Cool! I'll definitely be saving this list for later. What do each of these objects do? I assume VLC media player plays media, by which I mean DVDs? What's the iStat widget and the Omni suite? Will these be available in the App Store?
VLC plays DVDs, but also movie files. It's good to have on the off chance of needing to watch a movie that Quicktime doesn't play, or if you want to make movie playlists. I've also experienced that it would play obscure DVDs with interaction on them that Apple's player didn't understand. Even though the DVD image quality is supposedly better in Apple's player, VLC doesn't respect "unskippable" DVD content, so you can skip the FBI warnings in Czech if you want. Incidentally, the mentioned Perian extension to Quicktime is the core of VLC compiled to a bunch of codecs, which will enable Quicktime to play more content if you prefer that.

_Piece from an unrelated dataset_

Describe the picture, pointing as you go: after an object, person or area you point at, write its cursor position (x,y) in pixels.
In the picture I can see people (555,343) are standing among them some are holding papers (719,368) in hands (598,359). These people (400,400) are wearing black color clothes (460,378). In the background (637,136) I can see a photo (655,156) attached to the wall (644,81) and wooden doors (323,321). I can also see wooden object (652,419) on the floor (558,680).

iStat is a Dashboard Widget, meaning mini-application that keeps track of every aspect of your Mac, like processor load, temperature, fan speed, disk usage, network and battery. It's just nifty as well as useful.
Omni were some of the first developers outside of Apple to really get the Mac UI thinking right. They have a range of productivity applications for task lists, Gantt diagrams, graphs, flowcharts and - oddly - David Allen's Getting Things Done. I ended up paying them for their task list software after searching far and wide for a free alternative, and haven't regretted it. Like the Mac experience overall, this software just has a level of polish that has saved me many hours since.

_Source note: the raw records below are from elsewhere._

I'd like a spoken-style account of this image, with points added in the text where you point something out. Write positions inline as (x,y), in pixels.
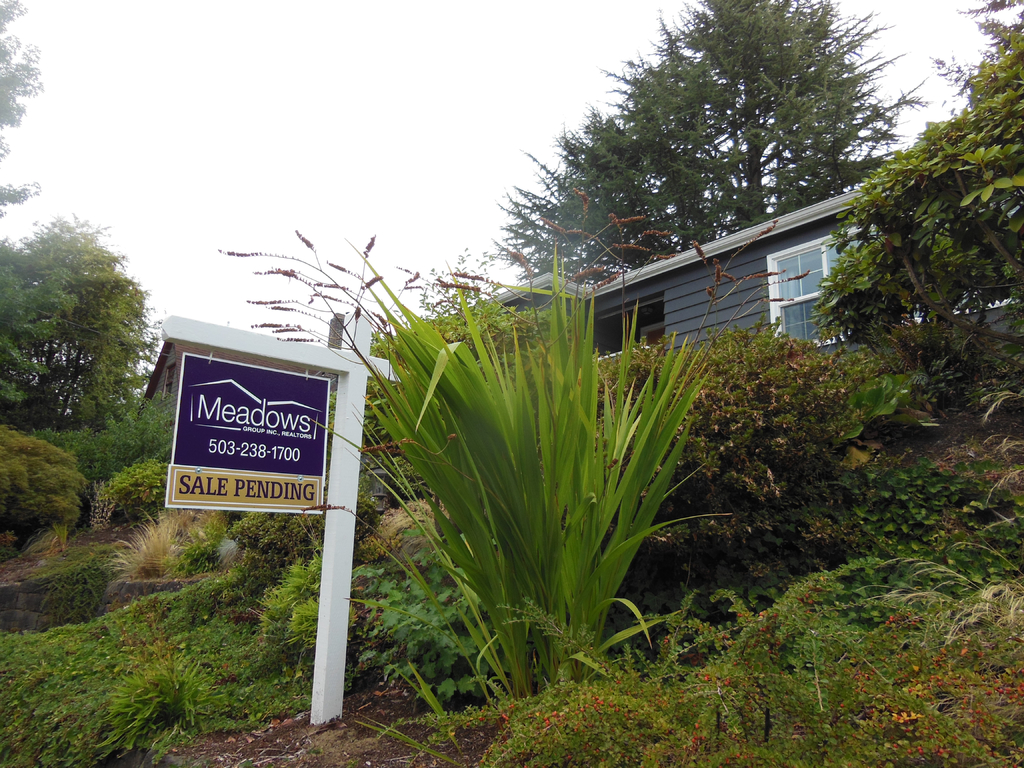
In the image we can see there are plants (419,572) and trees (78,231) and there is a building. There is a banner (222,485) on which it's written "Meadows".
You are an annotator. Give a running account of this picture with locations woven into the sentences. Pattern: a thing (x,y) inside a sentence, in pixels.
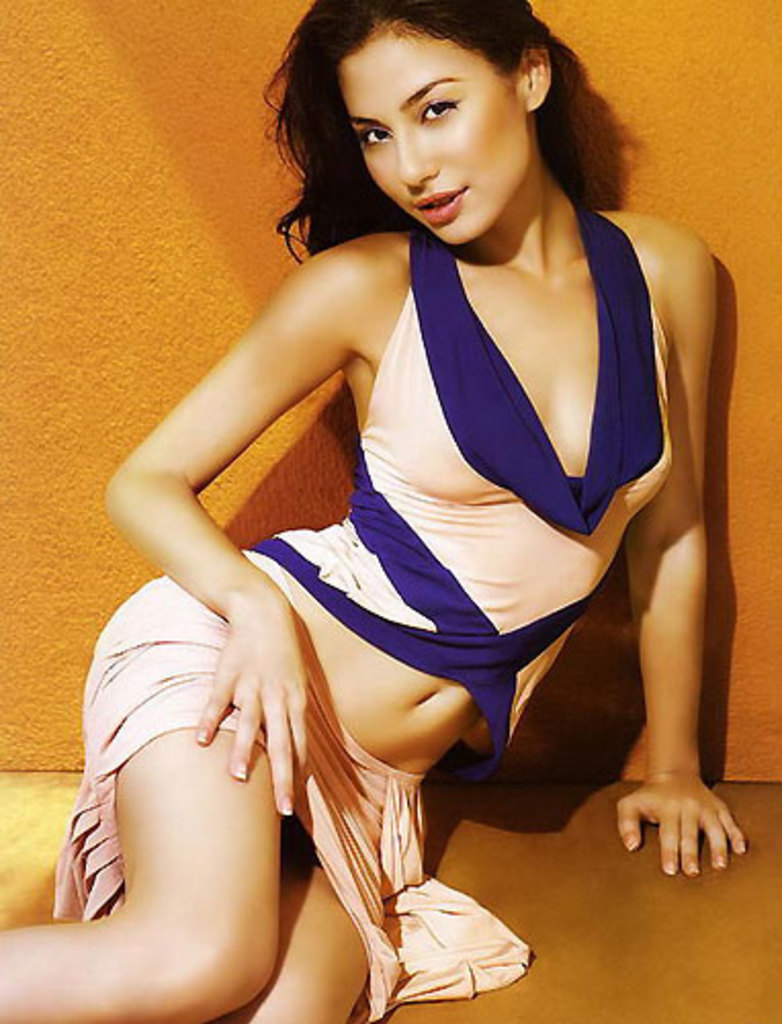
In this picture there is a woman (492,477) sitting. At the back (115,169) there is a wall (158,176). At the bottom (592,851) there is a floor (608,837).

The Omni group have their software on the app store, but the VLC stuff are open source projects you'll have to google. They do have easy installers, though.
I just remembered that I use Colloquy, which is also free, for IRC chat, and Firefox's FireFTP extension for FTP. Forgot to mention it, but what CleanArchiver does is make zipped archives to send to Windows users. Apple's own zip tool includes some Mac-specific hidden files that show up on Windows and can be confusing.
Whew. I've been thinking of compiling this stuff somewhere, but there are good sites for beginners already, like Macrumors.com. Again, good luck.